Records supplied -

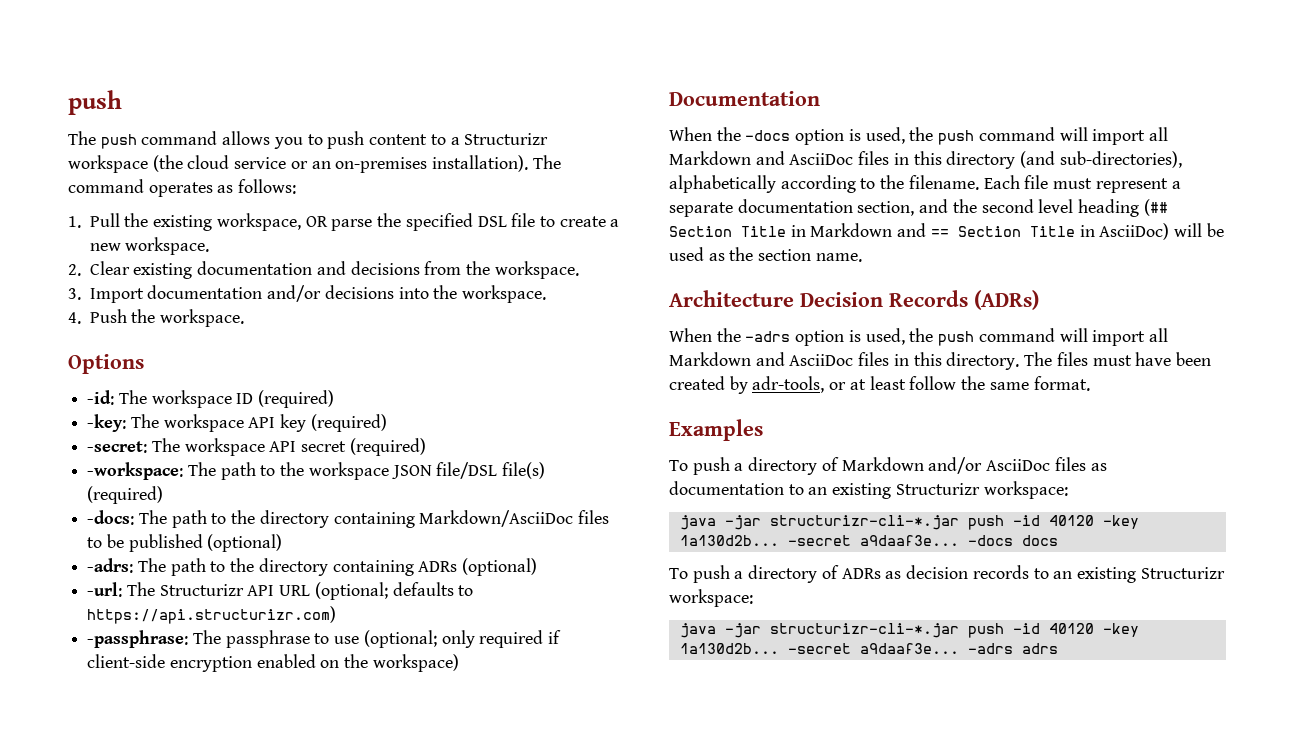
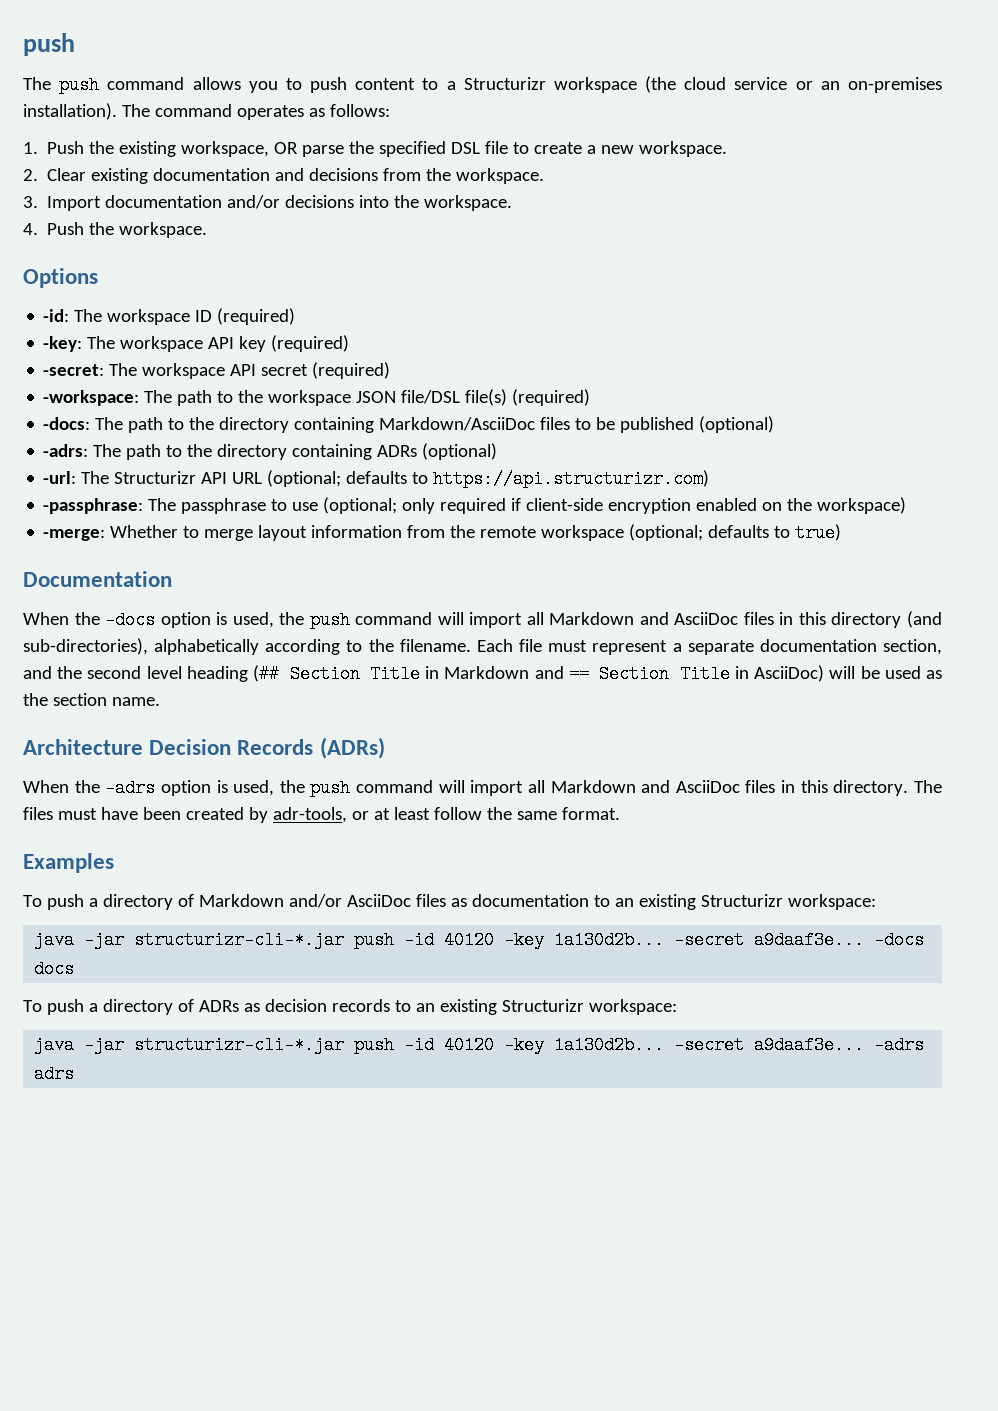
[89,213,120,227] Pull -> [47,141,85,154] Push
(459, 663) none -> [43,524,842,542] // -merge: Whether to merge layout information from the remote workspace (optional; defaults to true)

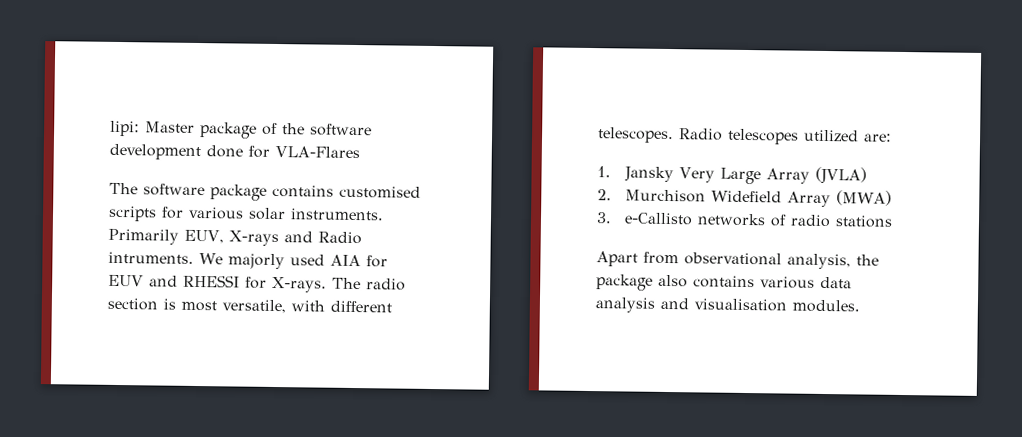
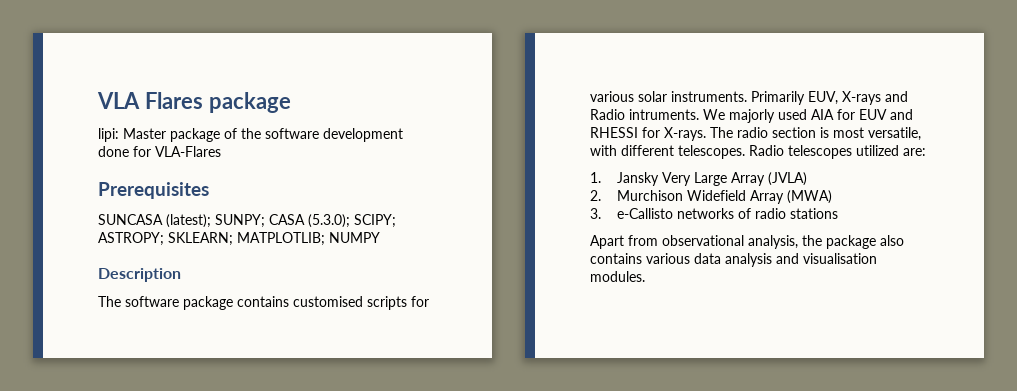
(110, 128) none -> [97,92,291,113] VLA Flares package //
(360, 152) none -> [98,182,209,199] [98,214,396,228] [98,232,380,246] [98,268,181,282] // Prerequisites // SUNCASA (latest); SUNPY; CASA (5.3.0); SCIPY; ASTROPY; SKLEARN; MATPLOTLIB; NUMPY // Description

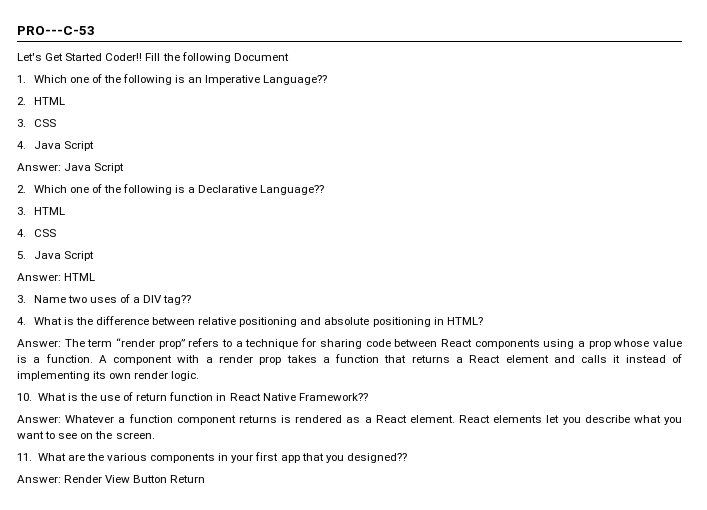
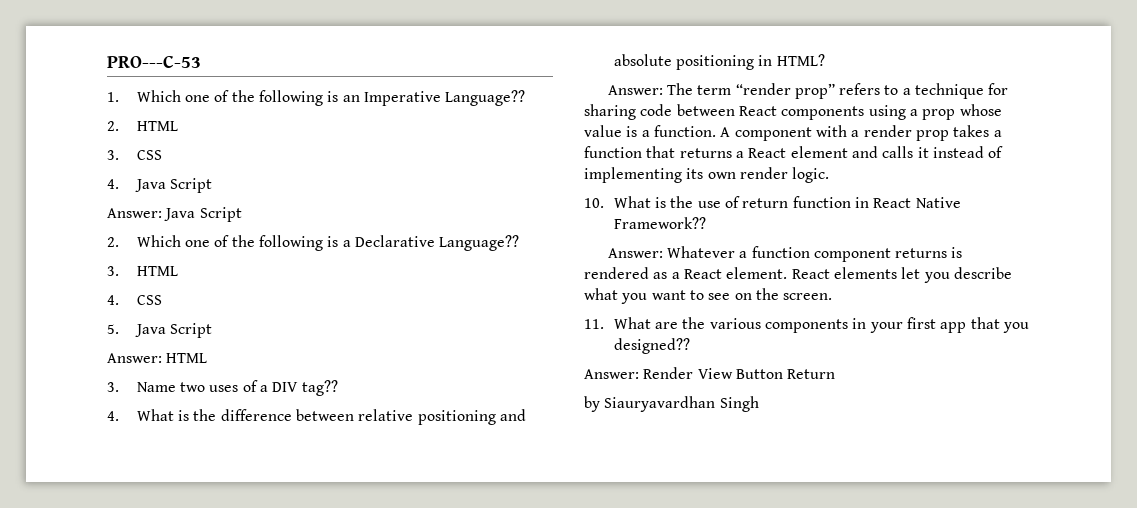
[17,52,289,63] // Let's Get Started Coder!! Fill the following Document -> (201, 61) none
(206, 479) none -> [584,396,759,412] // by Siauryavardhan Singh

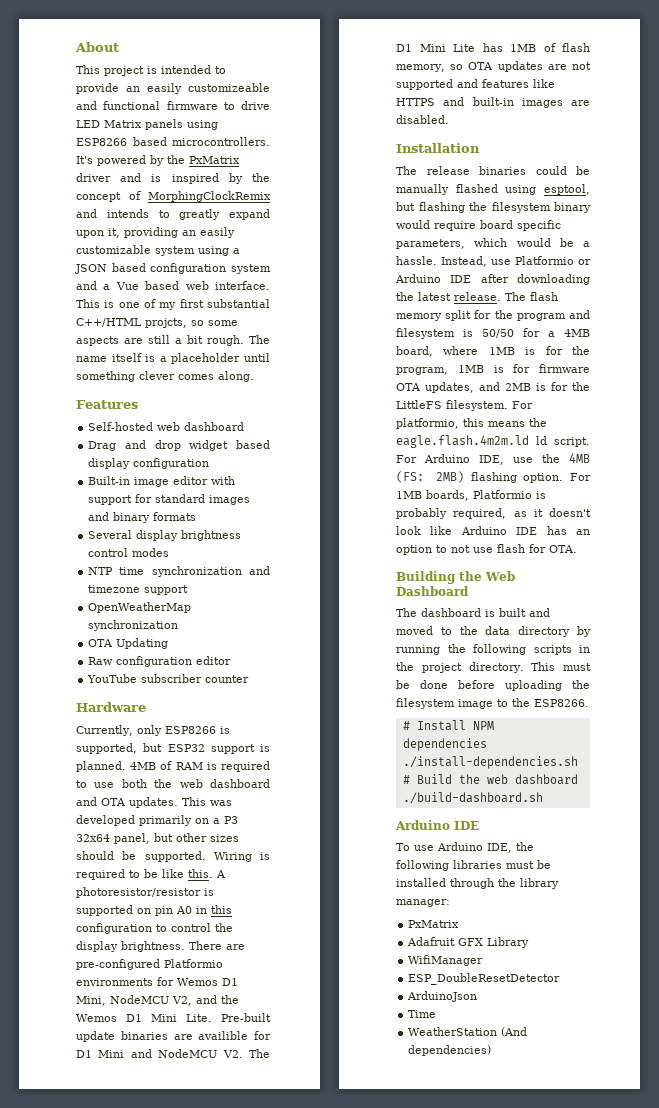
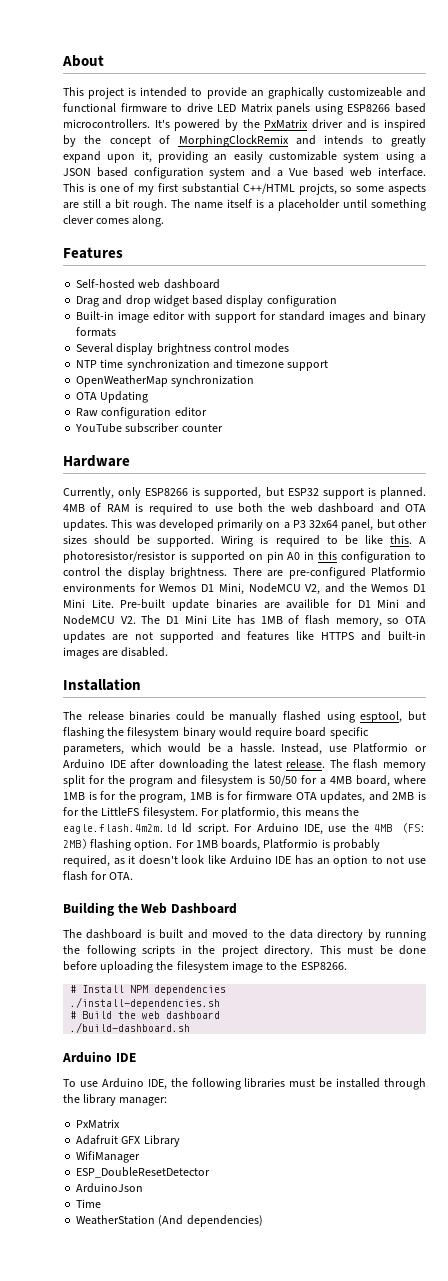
[147,83,182,94] easily -> [267,87,324,99] graphically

To do -
Precisely the lines from the one containing "[17,52,289,63] // Let's" to the end of the data above, both included, should be printed; leave the pictures out.

Task solution -
[17,52,289,63] // Let's Get Started Coder!! Fill the following Document -> (201, 61) none
(206, 479) none -> [584,396,759,412] // by Siauryavardhan Singh

[147,83,182,94] easily -> [267,87,324,99] graphically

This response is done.